(RECORDED DATA)
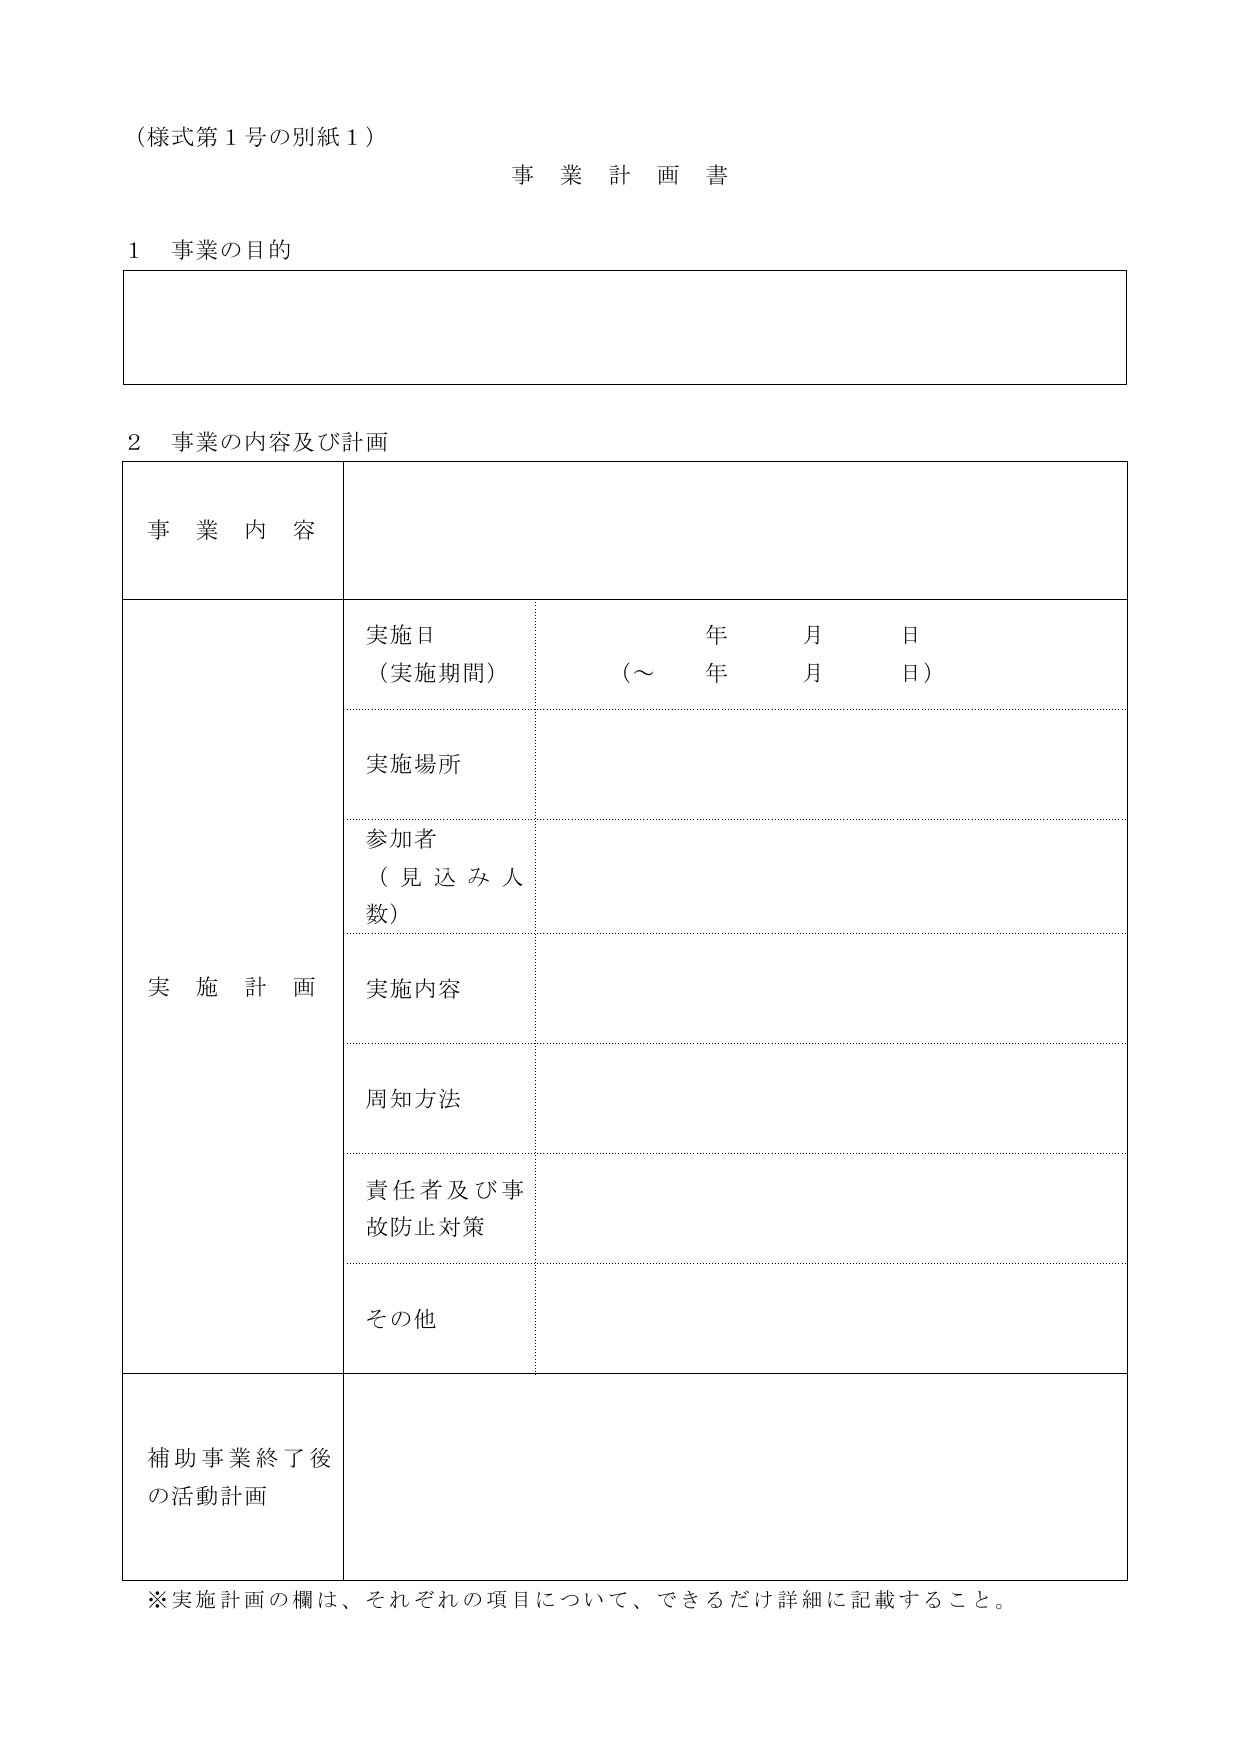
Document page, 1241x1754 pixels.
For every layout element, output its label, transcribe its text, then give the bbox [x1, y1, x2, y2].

table_cell [536, 1153, 1127, 1263]
table_cell [536, 1263, 1127, 1373]
table_cell 責任者及び事故防止対策 [344, 1153, 536, 1263]
table_cell 周知方法 [344, 1043, 536, 1153]
text 事 業 計 画 書 [122, 156, 1118, 194]
table_cell 実施内容 [344, 933, 536, 1043]
table_cell 実施場所 [344, 709, 536, 819]
text （様式第１号の別紙１） [122, 119, 1118, 156]
table_cell その他 [344, 1263, 536, 1373]
table_cell 参加者 （見込み人数） [344, 819, 536, 933]
table_cell [536, 819, 1127, 933]
table_cell 実施日 （実施期間） [344, 600, 536, 709]
table_header 事 業 内 容 [123, 462, 343, 599]
text １ 事業の目的 [122, 232, 1118, 269]
table_header [344, 462, 1127, 599]
table_cell [536, 709, 1127, 819]
table_header [124, 271, 1126, 384]
text ※実施計画の欄は、それぞれの項目について、できるだけ詳細に記載すること。 [122, 1581, 1118, 1619]
table_cell 年 月 日 （～ 年 月 日） [536, 600, 1127, 709]
table_cell [536, 933, 1127, 1043]
table_cell 補助事業終了後の活動計画 [123, 1374, 343, 1580]
text ２ 事業の内容及び計画 [122, 423, 1118, 461]
table_cell 実 施 計 画 [123, 600, 343, 1373]
table_cell [344, 1374, 1127, 1580]
table_cell [536, 1043, 1127, 1153]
(End RECORDED DATA)
• [TASK ITEM]
Which lines of the data hold the string "text"? Return each of them.

• [SOLUTION TO THIS TASK]
For every layout element, output its label, transcribe its text, then give the bbox [x1, y1, x2, y2].
text 事 業 計 画 書 [122, 156, 1118, 194]
text （様式第１号の別紙１） [122, 119, 1118, 156]
text １ 事業の目的 [122, 232, 1118, 269]
text ※実施計画の欄は、それぞれの項目について、できるだけ詳細に記載すること。 [122, 1581, 1118, 1619]
text ２ 事業の内容及び計画 [122, 423, 1118, 461]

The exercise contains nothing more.